Together, three young Black men took the group of more than 40 community members — including elected leaders from Multnomah County and the City of Portland, Portland Public Schools officials, and Portland firefighters — on a two-mile trek that they dubbed the “Dream Chaser’s Walk.”

Ahemed and Mohamed Bullo immigrated to the United States from Ethiopia. Abdi was born in a refugee camp in Nairobi, Kenya, and moved to Portland’s Cully neighborhood with his family in 2007.

Today, the Bullo twins are college-bound seniors at De La Salle North Catholic High School, while Abdi attends Portland State University.

“This is where I had the aspirations and dreams I’m achieving right now,'' said Ahemed Bullo, who opened the tour.

“This is where I began growing as a person: my character, my identity,'' Mohamed Bullo said.

“It meant a lot growing up, playing with kids, having a safe place to hang out, during school and after school, and having adults I looked up to at the time.”

The second of the tour’s eight stops was the construction site of a 50-unit affordable housing project near Northeast Cully Boulevard and Prescott Street.

Initially, the community believed the site would host a traditional apartment building, pushing out those who can’t afford it, Ahemed Bullo said.

“There’s gentrification going on from St. Johns all the way to Lents Park. But [affordable housing] is what the community and Northeast Portland needs.”

Throughout the tour, the guides shared their personal experiences, recited poems by Black poets such as Maya Angelou and Langston Hughes, and reflected on their community.

Ahemed Bullo noted that the narrative of the Cully community is all too often negative.

“Someone may look at the neighborhood and only see the violence,” he said. “But there are people like me, Iman and Mohamed who are doing positive things in the neighborhood."

The tour highlighted the beauty of the Cully neighborhood, but also accentuated the needs for housing and better streets and sidewalks. The young men pressed for more investments in a community center, a health clinic, and more libraries and sidewalks.

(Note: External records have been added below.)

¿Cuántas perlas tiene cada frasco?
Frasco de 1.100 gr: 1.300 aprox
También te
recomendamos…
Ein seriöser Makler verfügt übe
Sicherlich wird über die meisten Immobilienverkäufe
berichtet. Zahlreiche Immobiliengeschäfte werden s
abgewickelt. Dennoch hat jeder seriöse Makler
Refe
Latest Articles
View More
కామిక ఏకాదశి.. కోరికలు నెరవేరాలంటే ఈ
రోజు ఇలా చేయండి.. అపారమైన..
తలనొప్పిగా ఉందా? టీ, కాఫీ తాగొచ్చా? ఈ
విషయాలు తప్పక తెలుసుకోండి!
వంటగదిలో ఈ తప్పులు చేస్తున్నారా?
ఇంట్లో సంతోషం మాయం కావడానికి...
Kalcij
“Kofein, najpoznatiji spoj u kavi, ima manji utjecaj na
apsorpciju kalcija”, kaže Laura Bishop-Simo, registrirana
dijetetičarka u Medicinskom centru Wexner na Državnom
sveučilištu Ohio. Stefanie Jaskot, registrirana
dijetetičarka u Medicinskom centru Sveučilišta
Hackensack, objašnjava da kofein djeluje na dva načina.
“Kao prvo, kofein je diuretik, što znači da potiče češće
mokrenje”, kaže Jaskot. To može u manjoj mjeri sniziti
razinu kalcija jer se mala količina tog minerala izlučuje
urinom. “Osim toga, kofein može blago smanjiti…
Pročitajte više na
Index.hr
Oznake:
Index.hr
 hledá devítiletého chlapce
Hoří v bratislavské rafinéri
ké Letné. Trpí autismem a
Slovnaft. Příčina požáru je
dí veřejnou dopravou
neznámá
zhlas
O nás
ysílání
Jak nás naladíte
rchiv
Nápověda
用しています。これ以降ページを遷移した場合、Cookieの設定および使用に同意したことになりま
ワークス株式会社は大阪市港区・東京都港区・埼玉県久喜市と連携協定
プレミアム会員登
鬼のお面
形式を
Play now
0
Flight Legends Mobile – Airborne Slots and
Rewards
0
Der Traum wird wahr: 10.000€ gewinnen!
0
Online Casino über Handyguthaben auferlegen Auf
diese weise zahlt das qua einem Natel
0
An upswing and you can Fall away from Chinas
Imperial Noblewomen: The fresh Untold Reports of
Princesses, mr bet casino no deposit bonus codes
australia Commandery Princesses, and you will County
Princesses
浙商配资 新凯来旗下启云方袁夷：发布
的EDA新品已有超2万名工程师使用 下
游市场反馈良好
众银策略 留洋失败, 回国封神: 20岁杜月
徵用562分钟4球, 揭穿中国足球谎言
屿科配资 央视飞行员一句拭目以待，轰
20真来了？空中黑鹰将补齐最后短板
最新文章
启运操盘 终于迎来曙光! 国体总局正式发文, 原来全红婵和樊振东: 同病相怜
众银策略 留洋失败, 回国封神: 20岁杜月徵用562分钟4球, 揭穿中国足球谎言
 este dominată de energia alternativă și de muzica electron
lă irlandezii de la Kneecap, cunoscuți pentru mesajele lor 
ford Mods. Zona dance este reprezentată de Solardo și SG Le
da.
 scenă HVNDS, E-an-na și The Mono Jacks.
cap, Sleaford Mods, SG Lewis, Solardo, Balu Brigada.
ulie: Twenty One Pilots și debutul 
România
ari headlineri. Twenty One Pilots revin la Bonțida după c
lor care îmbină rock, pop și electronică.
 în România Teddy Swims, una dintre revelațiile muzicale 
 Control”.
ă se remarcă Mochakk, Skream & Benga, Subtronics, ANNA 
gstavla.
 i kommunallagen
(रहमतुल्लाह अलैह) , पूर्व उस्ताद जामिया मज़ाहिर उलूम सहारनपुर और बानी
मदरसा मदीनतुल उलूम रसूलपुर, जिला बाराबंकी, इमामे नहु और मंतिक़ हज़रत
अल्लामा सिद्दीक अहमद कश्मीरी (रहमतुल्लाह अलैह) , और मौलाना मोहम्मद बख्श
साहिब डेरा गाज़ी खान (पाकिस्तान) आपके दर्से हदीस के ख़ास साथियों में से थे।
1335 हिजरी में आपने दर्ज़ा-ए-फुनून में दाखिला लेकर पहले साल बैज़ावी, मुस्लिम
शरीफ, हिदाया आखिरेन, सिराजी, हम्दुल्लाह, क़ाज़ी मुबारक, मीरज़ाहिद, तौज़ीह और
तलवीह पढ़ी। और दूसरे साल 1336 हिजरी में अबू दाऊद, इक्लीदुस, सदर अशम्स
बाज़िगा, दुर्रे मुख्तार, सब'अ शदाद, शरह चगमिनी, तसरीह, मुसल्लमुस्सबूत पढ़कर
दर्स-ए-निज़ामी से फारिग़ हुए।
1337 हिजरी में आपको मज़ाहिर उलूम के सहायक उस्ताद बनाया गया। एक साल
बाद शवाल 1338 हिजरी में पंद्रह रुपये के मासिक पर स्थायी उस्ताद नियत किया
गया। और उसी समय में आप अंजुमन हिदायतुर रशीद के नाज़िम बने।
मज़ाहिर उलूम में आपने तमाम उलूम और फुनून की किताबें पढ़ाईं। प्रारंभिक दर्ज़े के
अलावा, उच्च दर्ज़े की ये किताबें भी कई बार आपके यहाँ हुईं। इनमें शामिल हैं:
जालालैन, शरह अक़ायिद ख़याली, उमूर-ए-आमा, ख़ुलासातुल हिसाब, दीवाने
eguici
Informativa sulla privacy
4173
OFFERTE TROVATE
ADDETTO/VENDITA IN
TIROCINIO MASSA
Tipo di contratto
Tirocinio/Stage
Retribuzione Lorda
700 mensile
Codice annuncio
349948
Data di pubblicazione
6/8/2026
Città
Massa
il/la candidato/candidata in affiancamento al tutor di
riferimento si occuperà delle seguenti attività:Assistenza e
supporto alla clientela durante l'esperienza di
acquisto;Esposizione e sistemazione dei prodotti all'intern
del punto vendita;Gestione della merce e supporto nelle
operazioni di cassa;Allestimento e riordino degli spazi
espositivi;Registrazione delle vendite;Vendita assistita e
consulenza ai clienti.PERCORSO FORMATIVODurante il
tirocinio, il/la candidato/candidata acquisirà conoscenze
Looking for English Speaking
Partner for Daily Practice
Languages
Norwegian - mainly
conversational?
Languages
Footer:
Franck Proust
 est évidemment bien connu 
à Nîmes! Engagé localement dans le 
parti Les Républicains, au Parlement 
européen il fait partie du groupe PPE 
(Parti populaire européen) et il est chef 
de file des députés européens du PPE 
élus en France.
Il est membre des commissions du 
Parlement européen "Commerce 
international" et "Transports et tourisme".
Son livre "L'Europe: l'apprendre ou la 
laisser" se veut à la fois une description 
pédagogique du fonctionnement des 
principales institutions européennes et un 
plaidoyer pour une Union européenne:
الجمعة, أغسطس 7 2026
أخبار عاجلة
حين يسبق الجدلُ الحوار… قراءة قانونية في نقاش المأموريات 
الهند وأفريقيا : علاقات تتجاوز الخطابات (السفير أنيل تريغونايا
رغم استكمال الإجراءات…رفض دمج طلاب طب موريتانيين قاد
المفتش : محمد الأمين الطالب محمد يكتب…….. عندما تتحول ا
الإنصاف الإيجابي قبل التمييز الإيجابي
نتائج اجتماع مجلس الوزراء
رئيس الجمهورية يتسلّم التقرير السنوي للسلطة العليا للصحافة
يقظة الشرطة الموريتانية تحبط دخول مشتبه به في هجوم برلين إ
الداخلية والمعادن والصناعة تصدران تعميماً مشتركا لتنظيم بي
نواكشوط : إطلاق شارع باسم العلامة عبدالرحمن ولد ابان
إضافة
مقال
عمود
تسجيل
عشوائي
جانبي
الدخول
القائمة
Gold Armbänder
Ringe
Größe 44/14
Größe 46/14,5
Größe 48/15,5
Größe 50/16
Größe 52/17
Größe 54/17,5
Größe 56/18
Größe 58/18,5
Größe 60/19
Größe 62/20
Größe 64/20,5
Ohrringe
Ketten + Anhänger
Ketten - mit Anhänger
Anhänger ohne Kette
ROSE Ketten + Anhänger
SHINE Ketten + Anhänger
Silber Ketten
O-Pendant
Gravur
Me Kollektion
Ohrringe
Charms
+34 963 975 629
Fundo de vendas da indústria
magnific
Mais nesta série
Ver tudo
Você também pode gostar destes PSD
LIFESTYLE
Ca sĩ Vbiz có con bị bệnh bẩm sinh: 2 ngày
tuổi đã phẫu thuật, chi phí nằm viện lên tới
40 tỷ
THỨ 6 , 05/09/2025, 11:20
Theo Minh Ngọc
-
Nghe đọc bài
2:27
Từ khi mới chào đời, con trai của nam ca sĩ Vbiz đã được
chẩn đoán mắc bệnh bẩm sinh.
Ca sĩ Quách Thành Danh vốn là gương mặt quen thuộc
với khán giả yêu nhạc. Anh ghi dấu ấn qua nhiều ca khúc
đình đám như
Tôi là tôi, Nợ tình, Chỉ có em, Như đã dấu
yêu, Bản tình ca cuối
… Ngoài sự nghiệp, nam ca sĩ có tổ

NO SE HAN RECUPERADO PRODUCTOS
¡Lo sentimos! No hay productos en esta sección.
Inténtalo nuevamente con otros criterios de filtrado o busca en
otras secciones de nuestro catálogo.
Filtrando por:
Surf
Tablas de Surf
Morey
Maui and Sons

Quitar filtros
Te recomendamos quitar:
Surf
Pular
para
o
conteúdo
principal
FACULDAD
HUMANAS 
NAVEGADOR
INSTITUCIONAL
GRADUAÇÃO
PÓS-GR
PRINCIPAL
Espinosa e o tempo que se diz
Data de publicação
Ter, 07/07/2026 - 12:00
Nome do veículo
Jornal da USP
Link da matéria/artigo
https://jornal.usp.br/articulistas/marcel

Word is Bond launched in summer 2017 as a six-week, paid internship program with the goal of “creating positive relationships between young Black men and law enforcement.”

Today, Word is Bond has broadened to develop young Black men by helping them build connections with those who provide community safety; offering leadership, professional development, career exploration and public speaking opportunities; and providing education about Black history and storytelling.

The program is sponsored by multiple partners, including Multnomah County, which has worked with and supported Word is Bond since its start, providing the funding to pay participants through the County’s partnership with WorkSystems Inc. Other partners include the City of Portland, other nonprofits and private partners.

“I think we’re showing diversity on what Word is Bond is,” said Drury. “A lot of people know us as the organization that works to bridge the gap between young Black men and law enforcement. And we do that, but we also empower Black men to be leaders in all aspects of their lives.”